[Saved entries]
········

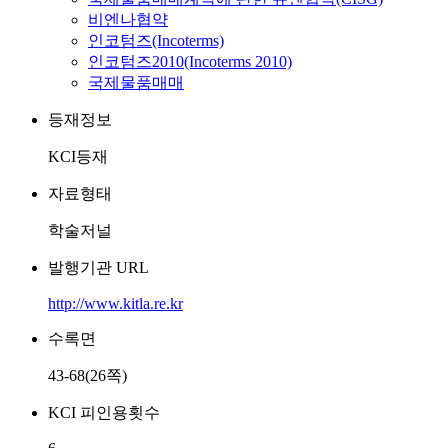
비엔나협약
인코텀즈(Incoterms)
인코텀즈2010(Incoterms 2010)
국제물품매매
등재정보
KCI등재
자료형태
학술저널
발행기관 URL
http://www.kitla.re.kr
수록면
43-68(26쪽)
KCI 피인용횟수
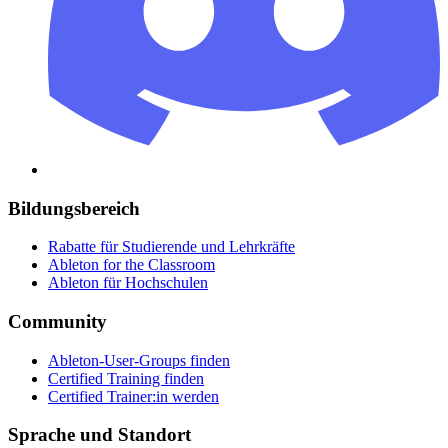
Bildungsbereich
Rabatte für Studierende und Lehrkräfte
Ableton for the Classroom
Ableton für Hochschulen
Community
Ableton-User-Groups finden
Certified Training finden
Certified Trainer:in werden
Sprache und Standort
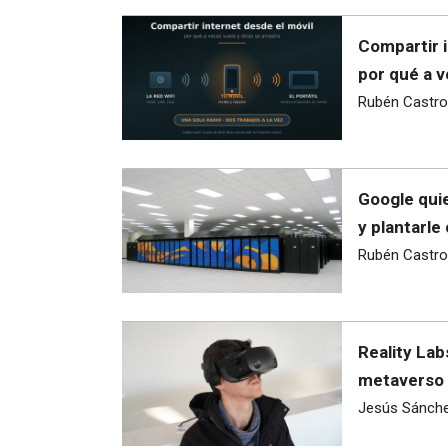
Compartir i
por qué a v
Rubén Castro
Google quie
y plantarle
Rubén Castro
Reality Lab
metaverso 
Jesús Sánch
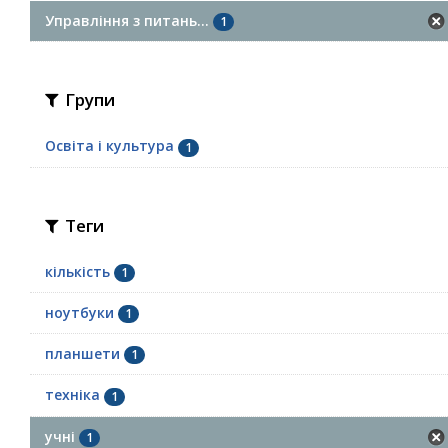
Управління з питань...
1
Групи
Освіта і культура
1
Теги
кількість
1
ноутбуки
1
планшети
1
техніка
1
учні
1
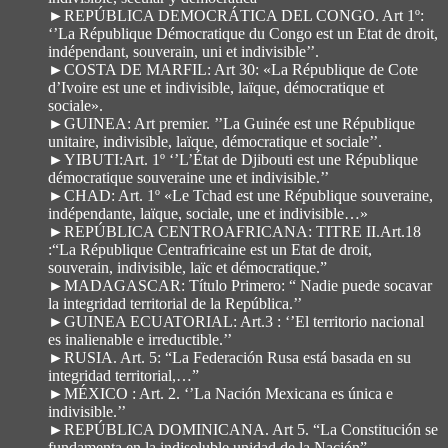
►REPÚBLICA DEMOCRÁTICA DEL CONGO. Art 1º:
‘’La République Démocratique du Congo est un Etat de droit,
indépendant, souverain, uni et indivisible’’.
►COSTA DE MARFIL: Art 30: «La République de Cote
d’Ivoire est une et indivisible, laïque, démocratique et
sociale».
►GUINEA: Art premier. ’’La Guinée est une République
unitaire, indivisible, laïque, démocratique et sociale’’.
►YIBUTI:Art. 1º ‘’L’État de Djibouti est une République
démocratique souveraine une et indivisible.’’
►CHAD: Art. 1º «Le Tchad est une République souveraine,
indépendante, laïque, sociale, une et indivisible…»
►REPÚBLICA CENTROAFRICANA: TITRE II.Art.18
:“La République Centrafricaine est un Etat de droit,
souverain, indivisible, laïc et démocratique.”
►MADAGASCAR: Título Primero: “ Nadie puede socavar
la integridad territorial de la República.’’
►GUINEA ECUATORIAL: Art.3 : ‘’El territorio nacional
es inalienable e irreductible.’’
►RUSIA. Art. 5: “La Federación Rusa está basada en su
integridad territorial,…”
►MÉXICO : Art. 2. ‘’La Nación Mexicana es única e
indivisible.’’
►REPÚBLICA DOMINICANA. Art 5. “La Constitución se
fundamenta en la indisoluble unidad de la Nación”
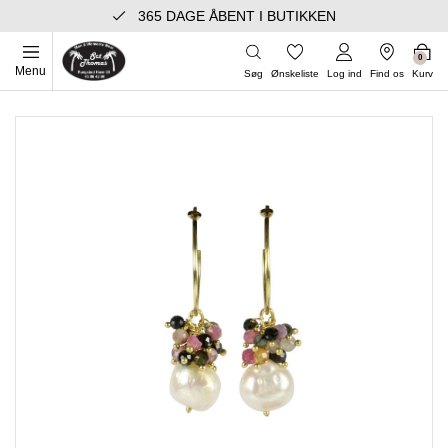
365 DAGE ÅBENT I BUTIKKEN
0
Menu
Søg
Ønskeliste
Log ind
Find os
Kurv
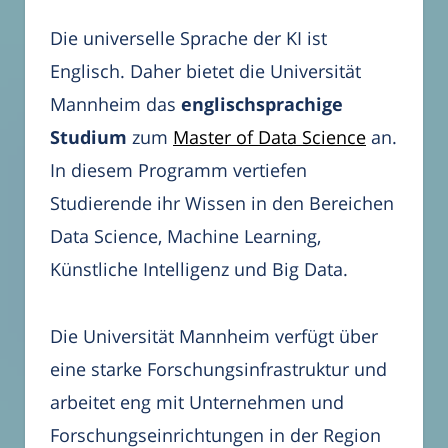
Die universelle Sprache der KI ist
Englisch. Daher bietet die Universität
Mannheim das
englischsprachige
Studium
zum
Master of Data Science
an.
In diesem Programm vertiefen
Studierende ihr Wissen in den Bereichen
Data Science, Machine Learning,
Künstliche Intelligenz und Big Data.
Die Universität Mannheim verfügt über
eine starke Forschungsinfrastruktur und
arbeitet eng mit Unternehmen und
Forschungseinrichtungen in der Region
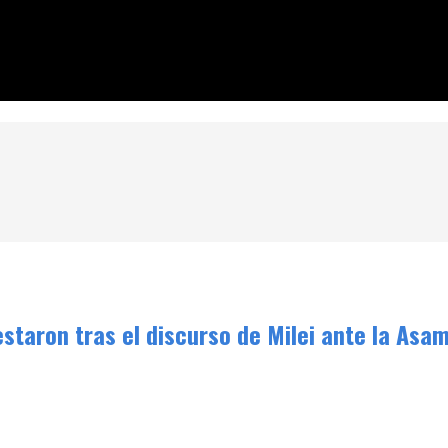
urso de Milei ante la Asamblea Legislativa
estaron tras el discurso de Milei ante la Asa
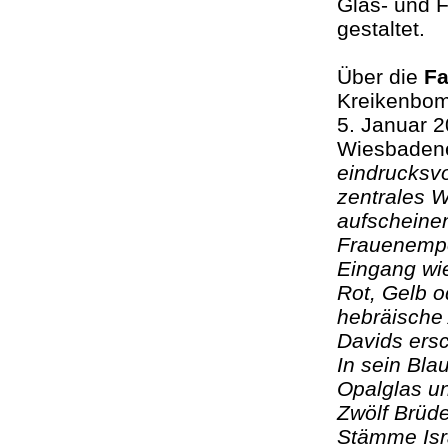
Glas- und F
gestaltet.
Über die
Fa
Kreikenbom
5. Januar 2
Wiesbadener
eindrucksvo
zentrales W
aufscheinen
Frauenempo
Eingang wi
Rot, Gelb o
hebräische
Davids ersc
In sein Bla
Opalglas un
Zwölf Brüde
Stämme Isr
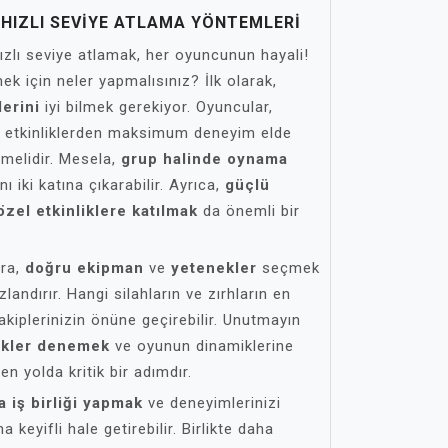
 HIZLI SEVIYE ATLAMA YÖNTEMLERI
zlı seviye atlamak, her oyuncunun hayali!
ek için neler yapmalısınız? İlk olarak,
erini
iyi bilmek gerekiyor. Oyuncular,
e etkinliklerden maksimum deneyim elde
irmelidir. Mesela,
grup halinde oynama
 iki katına çıkarabilir. Ayrıca,
güçlü
özel etkinliklere katılmak
da önemli bir
ıra,
doğru ekipman
ve
yetenekler
seçmek
landırır. Hangi silahların ve zırhların en
rakiplerinizin önüne geçirebilir. Unutmayın
tikler denemek
ve oyunun dinamiklerine
n yolda kritik bir adımdır.
a iş birliği yapmak
ve deneyimlerinizi
keyifli hale getirebilir. Birlikte daha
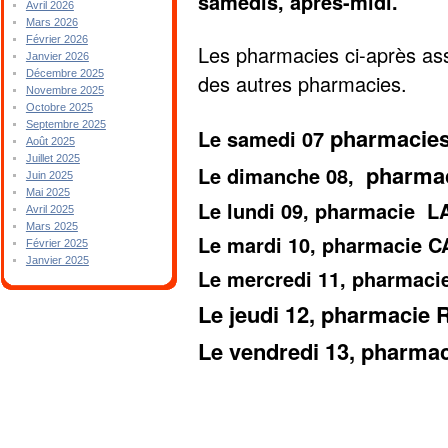
samedis, après-midi.
Avril 2026
Mars 2026
Février 2026
Les pharmacies ci-après ass
Janvier 2026
Décembre 2025
des autres pharmacies.
Novembre 2025
Octobre 2025
Septembre 2025
pharmacie
Le samedi 07
Août 2025
Juillet 2025
pharma
Le dimanche 08,
Juin 2025
Mai 2025
Le lundi 09, pharmacie 
Avril 2025
Mars 2025
Le mardi 10, pharmacie C
Février 2025
Janvier 2025
Le mercredi 11, pharma
Le jeudi 12, pharmaci
Le vendredi 13, pharm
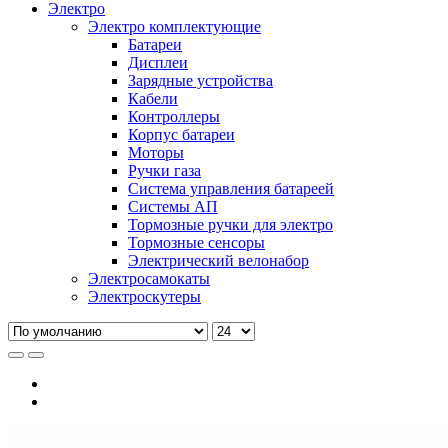
Электро
Электро комплектующие
Батареи
Дисплеи
Зарядные устройства
Кабели
Контроллеры
Корпус батареи
Моторы
Ручки газа
Система управления батареей
Системы АП
Тормозные ручки для электро
Тормозные сенсоры
Электрический велонабор
Электросамокаты
Электроскутеры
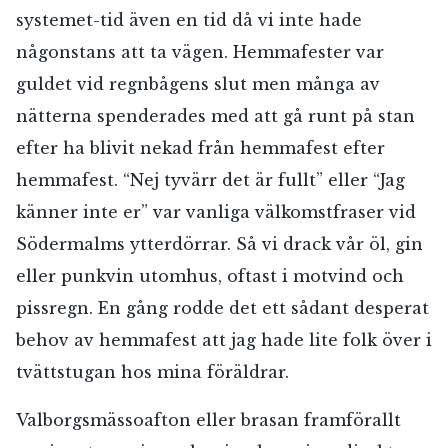
systemet-tid även en tid då vi inte hade
någonstans att ta vägen. Hemmafester var
guldet vid regnbågens slut men många av
nätterna spenderades med att gå runt på stan
efter ha blivit nekad från hemmafest efter
hemmafest. “Nej tyvärr det är fullt” eller “Jag
känner inte er” var vanliga välkomstfraser vid
Södermalms ytterdörrar. Så vi drack vår öl, gin
eller punkvin utomhus, oftast i motvind och
pissregn. En gång rodde det ett sådant desperat
behov av hemmafest att jag hade lite folk över i
tvättstugan hos mina föräldrar.
Valborgsmässoafton eller brasan framförallt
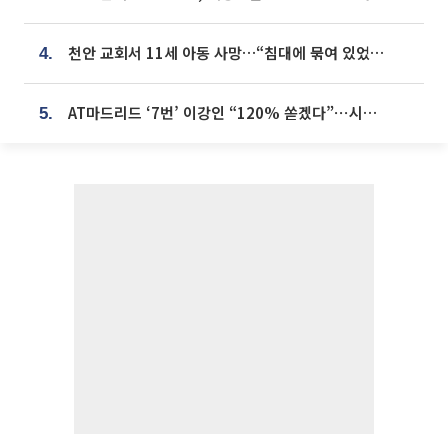
천안 교회서 11세 아동 사망…“침대에 묶여 있었다” 진술 확보
4.
AT마드리드 ‘7번’ 이강인 “120% 쏟겠다”⋯시메오네 감독 “필요한 선수”
5.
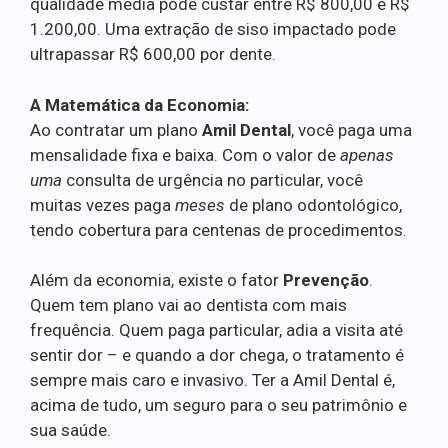
qualidade média pode custar entre R$ 800,00 e R$
1.200,00. Uma extração de siso impactado pode
ultrapassar R$ 600,00 por dente.
A Matemática da Economia:
Ao contratar um plano
Amil Dental
, você paga uma
mensalidade fixa e baixa. Com o valor de
apenas
uma
consulta de urgência no particular, você
muitas vezes paga
meses
de plano odontológico,
tendo cobertura para centenas de procedimentos.
Além da economia, existe o fator
Prevenção
.
Quem tem plano vai ao dentista com mais
frequência. Quem paga particular, adia a visita até
sentir dor – e quando a dor chega, o tratamento é
sempre mais caro e invasivo. Ter a Amil Dental é,
acima de tudo, um seguro para o seu patrimônio e
sua saúde.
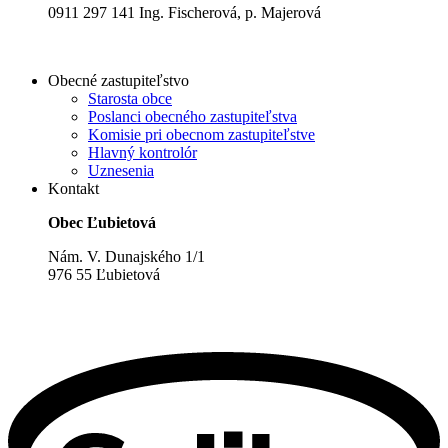
0911 297 141 Ing. Fischerová, p. Majerová
Obecné zastupiteľstvo
Starosta obce
Poslanci obecného zastupiteľstva
Komisie pri obecnom zastupiteľstve
Hlavný kontrolór
Uznesenia
Kontakt
Obec Ľubietová
Nám. V. Dunajského 1/1
976 55 Ľubietová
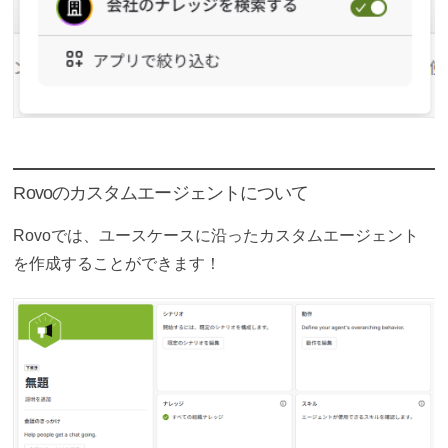
Rovoのカスタムエージェントについて
Rovoでは、ユースケースに沿ったカスタムエージェント
を作成することができます！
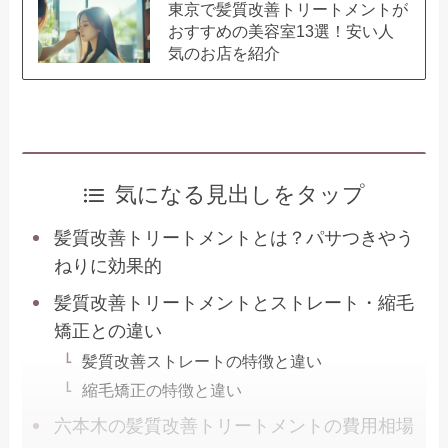
東京で髪質改善トリートメントが
おすすめの美容室13選！安い人
気のお店を紹介
気になる見出しをタップ
髪質改善トリートメントとは？パサつきやう
ねりに効果的
髪質改善トリートメントとストレート・縮毛
矯正との違い
髪質改善ストレートの特徴と違い
縮毛矯正の特徴と違い
六本木の髪質改善トリートメントの費用相場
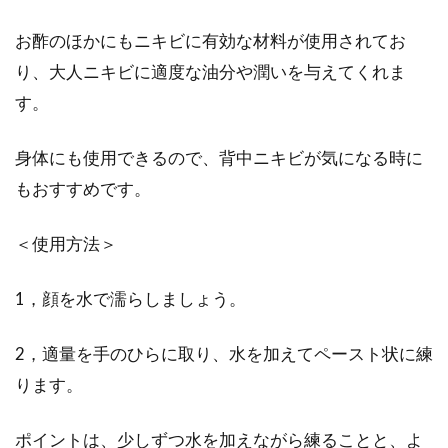
お酢のほかにもニキビに有効な材料が使用されてお
り、大人ニキビに適度な油分や潤いを与えてくれま
す。
身体にも使用できるので、背中ニキビが気になる時に
もおすすめです。
＜使用方法＞
1，顔を水で濡らしましょう。
2，適量を手のひらに取り、水を加えてペースト状に練
ります。
ポイントは、少しずつ水を加えながら練ることと、よ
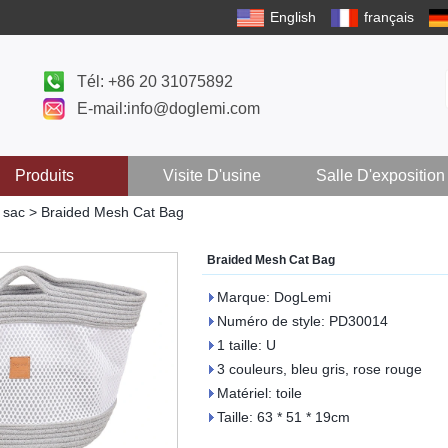
English
français
Tél: +86 20 31075892
E-mail:info@doglemi.com
Produits
Visite D'usine
Salle D'exposition
 sac
>
Braided Mesh Cat Bag
Braided Mesh Cat Bag
Marque: DogLemi
Numéro de style: PD30014
1 taille: U
3 couleurs, bleu gris, rose rouge
Matériel: toile
Taille: 63 * 51 * 19cm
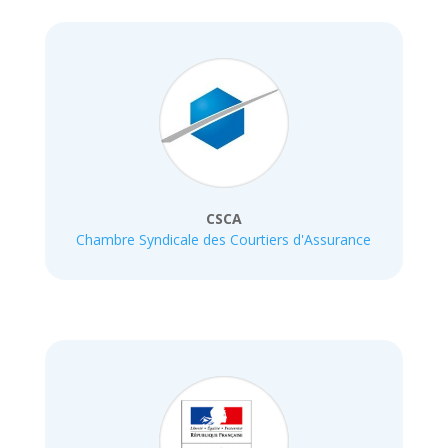
CSCA
Chambre Syndicale des Courtiers d'Assurance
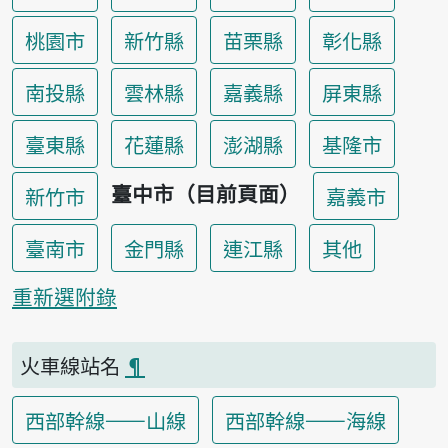
桃園市
新竹縣
苗栗縣
彰化縣
南投縣
雲林縣
嘉義縣
屏東縣
臺東縣
花蓮縣
澎湖縣
基隆市
臺中市（目前頁面）
新竹市
嘉義市
臺南市
金門縣
連江縣
其他
重新選附錄
火車線站名
¶
西部幹線——山線
西部幹線——海線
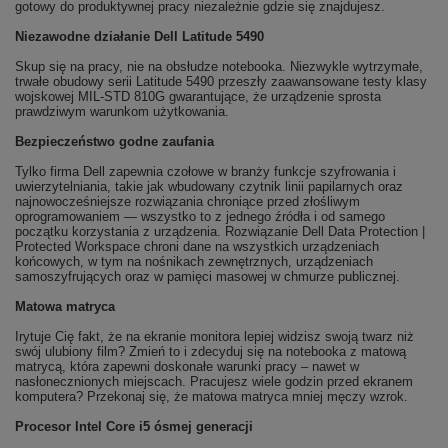
gotowy do produktywnej pracy niezależnie gdzie się znajdujesz.
Niezawodne działanie Dell Latitude 5490
Skup się na pracy, nie na obsłudze notebooka. Niezwykle wytrzymałe,
trwałe obudowy serii Latitude 5490 przeszły zaawansowane testy klasy
wojskowej MIL-STD 810G gwarantujące, że urządzenie sprosta
prawdziwym warunkom użytkowania.
Bezpieczeństwo godne zaufania
Tylko firma Dell zapewnia czołowe w branży funkcje szyfrowania i
uwierzytelniania, takie jak wbudowany czytnik linii papilarnych oraz
najnowocześniejsze rozwiązania chroniące przed złośliwym
oprogramowaniem — wszystko to z jednego źródła i od samego
początku korzystania z urządzenia. Rozwiązanie Dell Data Protection |
Protected Workspace chroni dane na wszystkich urządzeniach
końcowych, w tym na nośnikach zewnętrznych, urządzeniach
samoszyfrujących oraz w pamięci masowej w chmurze publicznej.
Matowa matryca
Irytuje Cię fakt, że na ekranie monitora lepiej widzisz swoją twarz niż
swój ulubiony film? Zmień to i zdecyduj się na notebooka z matową
matrycą, która zapewni doskonałe warunki pracy – nawet w
nasłonecznionych miejscach. Pracujesz wiele godzin przed ekranem
komputera? Przekonaj się, że matowa matryca mniej męczy wzrok.
Procesor Intel Core i5 ósmej generacji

········

## Task item
In the data above, find the line containing "özel etkinliklere katılmak" and the line containing "vanliga välkomstfraser vid". Copy exactly the stretch from the first through the second, both included, leaving out any picture.

## Exercise solution
özel etkinliklere katılmak
da önemli bir
ıra,
doğru ekipman
ve
yetenekler
seçmek
landırır. Hangi silahların ve zırhların en
rakiplerinizin önüne geçirebilir. Unutmayın
tikler denemek
ve oyunun dinamiklerine
n yolda kritik bir adımdır.
a iş birliği yapmak
ve deneyimlerinizi
keyifli hale getirebilir. Birlikte daha
samedis, après-midi.
Avril 2026
Mars 2026
Février 2026
Les pharmacies ci-après ass
Janvier 2026
Décembre 2025
des autres pharmacies.
Novembre 2025
Octobre 2025
Septembre 2025
pharmacie
Le samedi 07
Août 2025
Juillet 2025
pharma
Le dimanche 08,
Juin 2025
Mai 2025
Le lundi 09, pharmacie 
Avril 2025
Mars 2025
Le mardi 10, pharmacie C
Février 2025
Janvier 2025
Le mercredi 11, pharma
Le jeudi 12, pharmaci
Le vendredi 13, pharm
Электро
Электро комплектующие
Батареи
Дисплеи
Зарядные устройства
Кабели
Контроллеры
Корпус батареи
Моторы
Ручки газа
Система управления батареей
Системы АП
Тормозные ручки для электро
Тормозные сенсоры
Электрический велонабор
Электросамокаты
Электроскутеры
systemet-tid även en tid då vi inte hade
någonstans att ta vägen. Hemmafester var
guldet vid regnbågens slut men många av
nätterna spenderades med att gå runt på stan
efter ha blivit nekad från hemmafest efter
hemmafest. “Nej tyvärr det är fullt” eller “Jag
känner inte er” var vanliga välkomstfraser vid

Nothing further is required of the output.